■ Activity ■
Pictures aside, each record should be reproduced exactly.

Saved entries:
'''

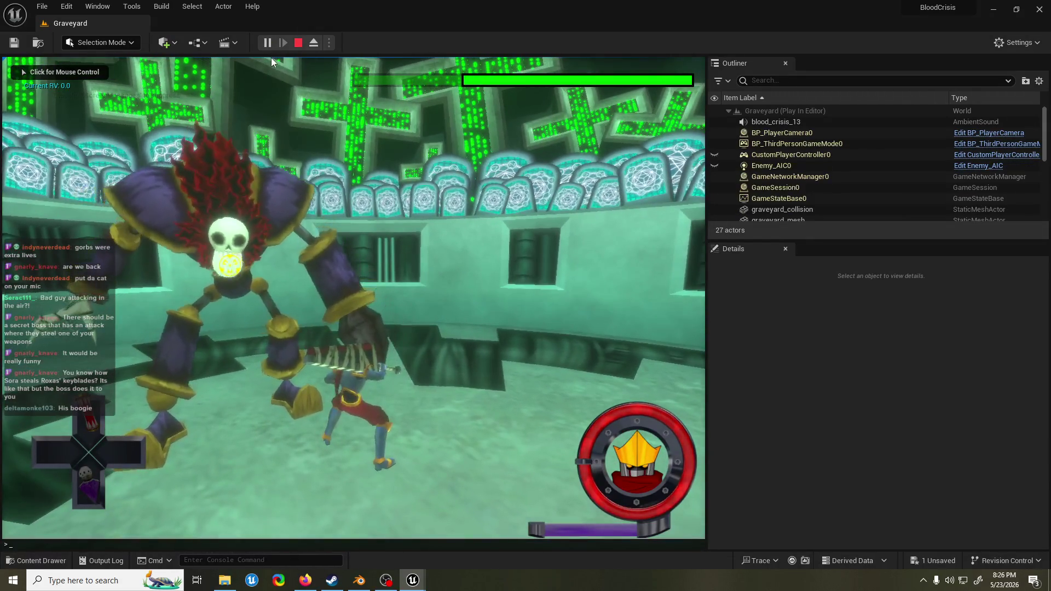
pyautogui.press('Up')
pyautogui.press('Return')
pyautogui.click(271, 57)
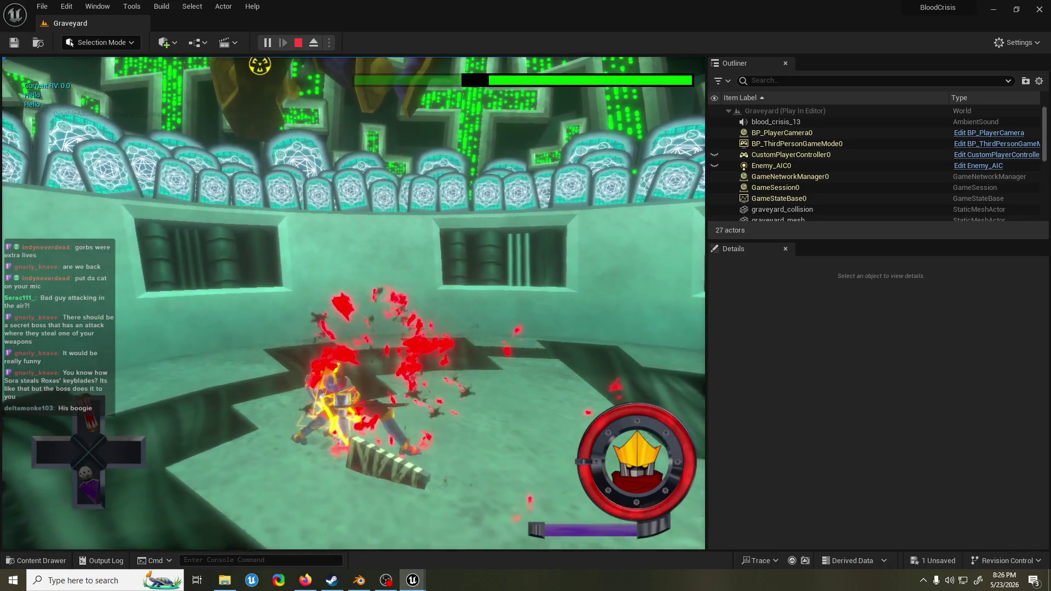
pyautogui.press('Escape')
pyautogui.press('ctrl+s')
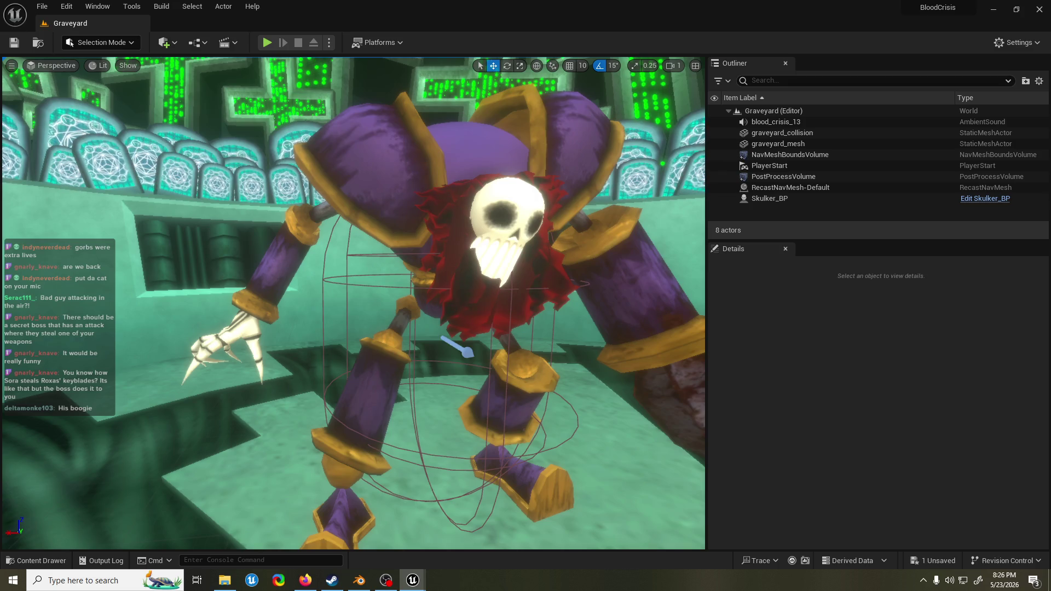
# Save the Graveyard level and launch a new Skulker boss fight play-test.
pyautogui.press('ctrl+s')
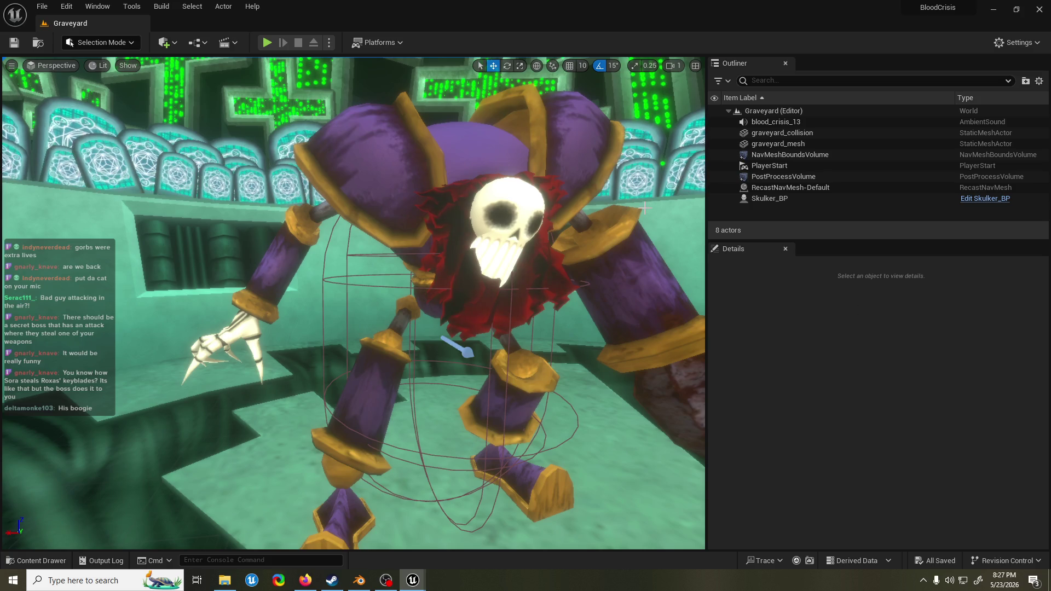
pyautogui.click(274, 40)
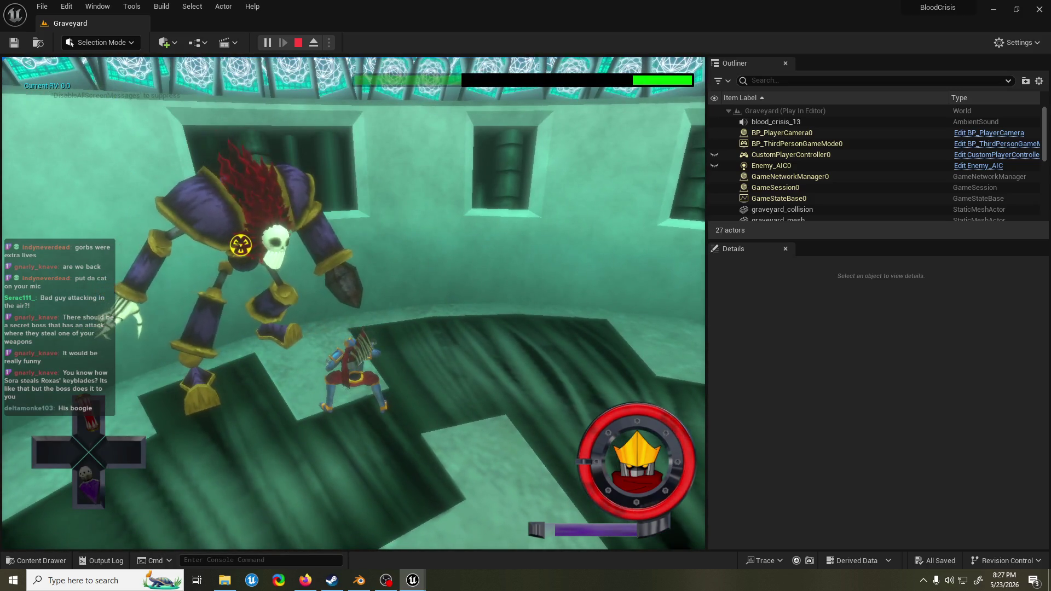
# Stop the current test, save the Graveyard level, and start a fresh boss fight run.
pyautogui.press('Escape')
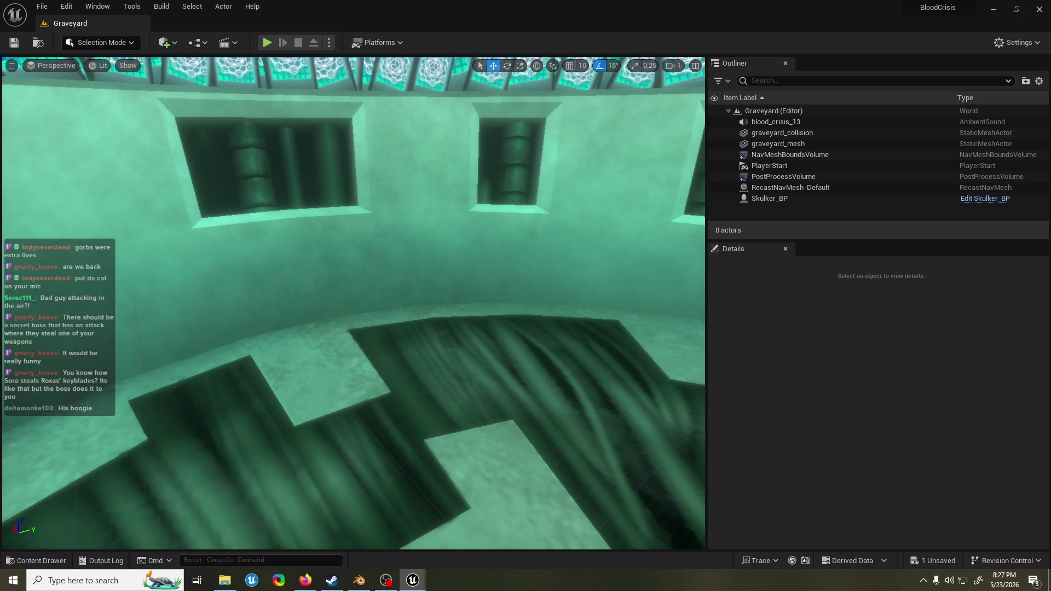
pyautogui.press('ctrl+s')
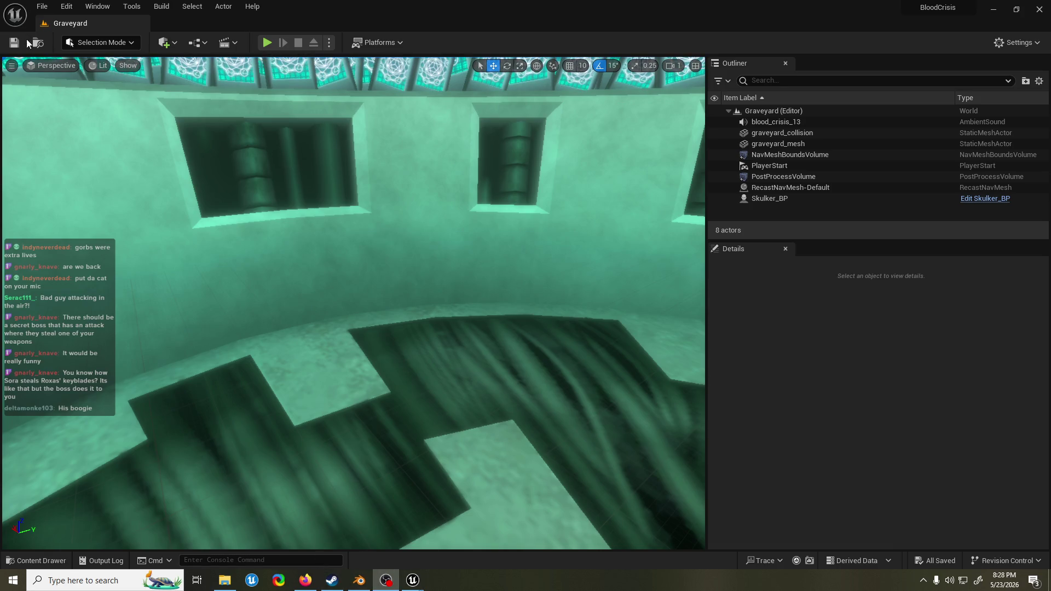
pyautogui.click(262, 42)
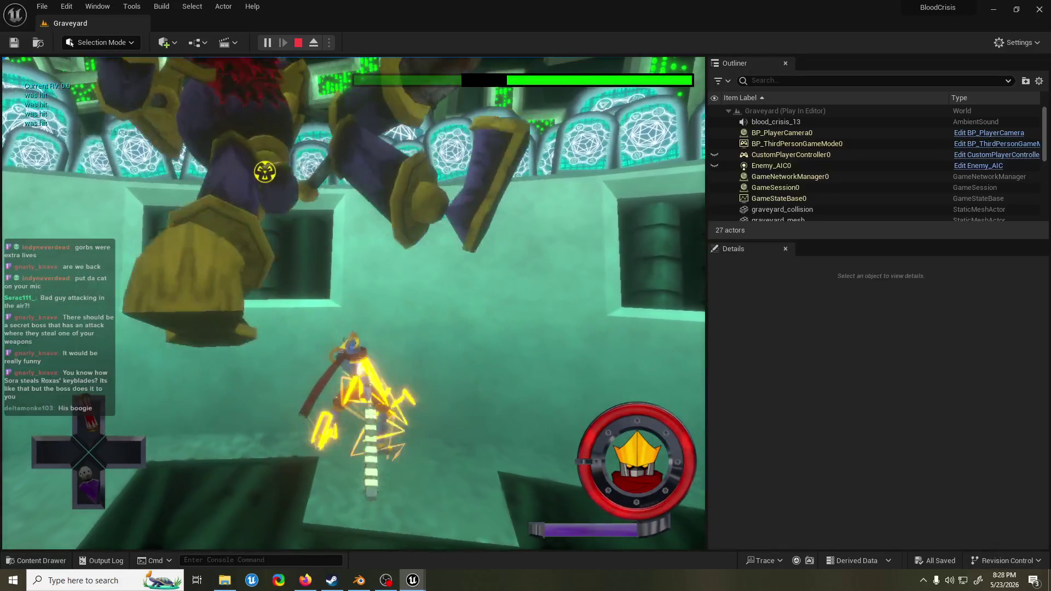
# End this run, save the level, and play-test the Skulker fight once more.
pyautogui.press('Escape')
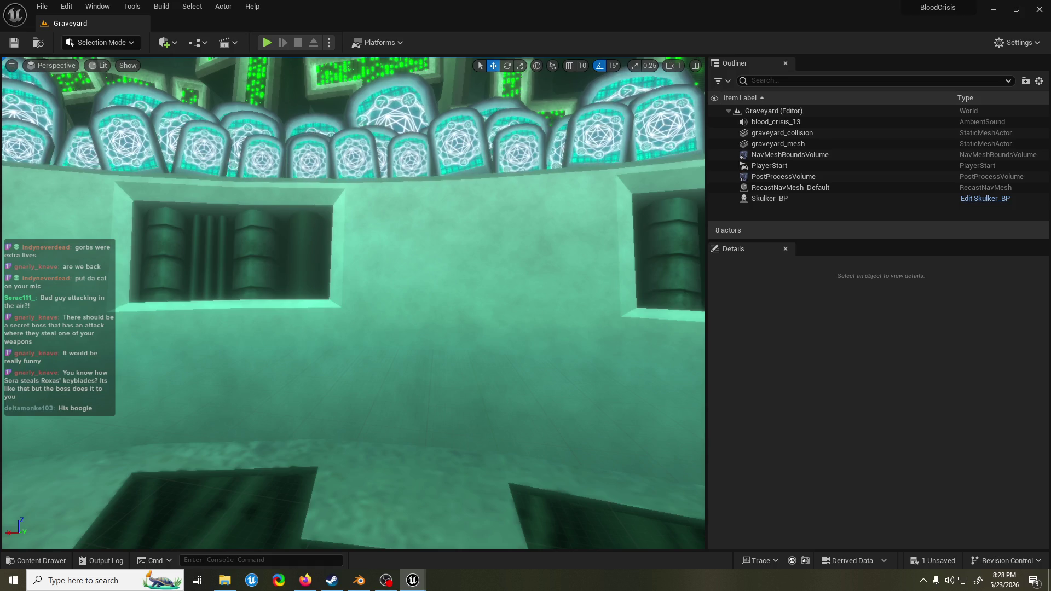
pyautogui.press('ctrl+s')
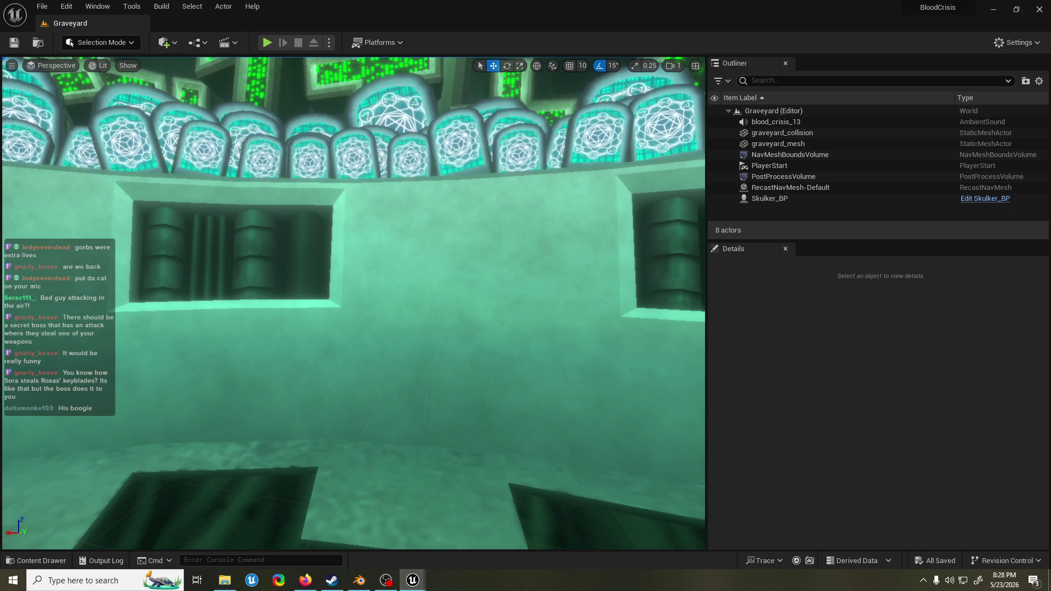
pyautogui.click(268, 43)
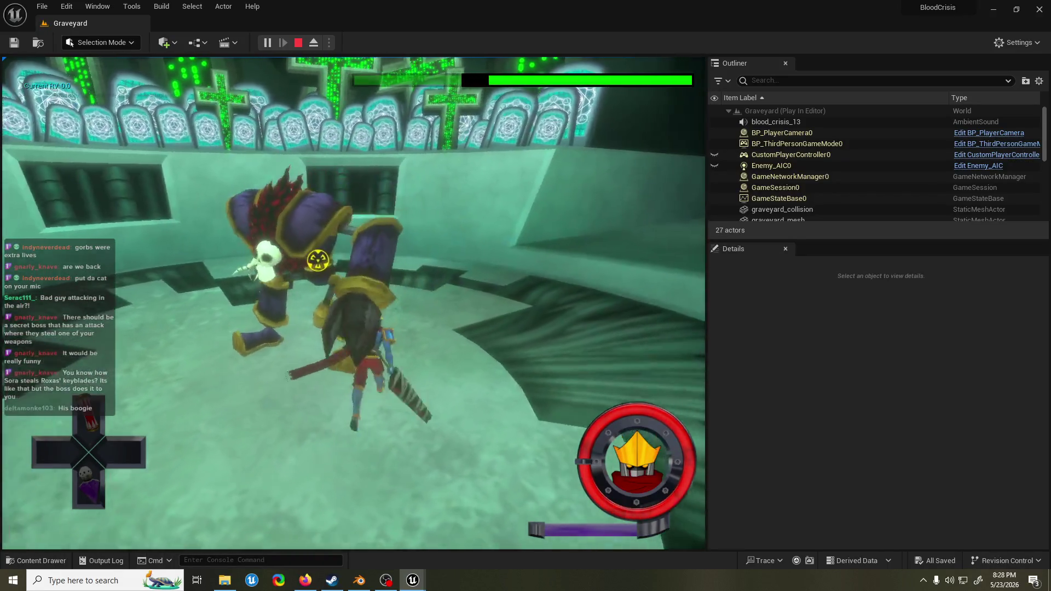
# Exit Play In Editor to get back to the Graveyard level in the editor.
pyautogui.press('Escape')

'''

■ Worked solution ■
pyautogui.press('Up')
pyautogui.press('Return')
pyautogui.click(271, 57)
pyautogui.press('Escape')
pyautogui.press('ctrl+s')
# Save the Graveyard level and launch a new Skulker boss fight play-test.
pyautogui.press('ctrl+s')
pyautogui.click(274, 40)
# Stop the current test, save the Graveyard level, and start a fresh boss fight run.
pyautogui.press('Escape')
pyautogui.press('ctrl+s')
pyautogui.click(262, 42)
# End this run, save the level, and play-test the Skulker fight once more.
pyautogui.press('Escape')
pyautogui.press('ctrl+s')
pyautogui.click(268, 43)
# Exit Play In Editor to get back to the Graveyard level in the editor.
pyautogui.press('Escape')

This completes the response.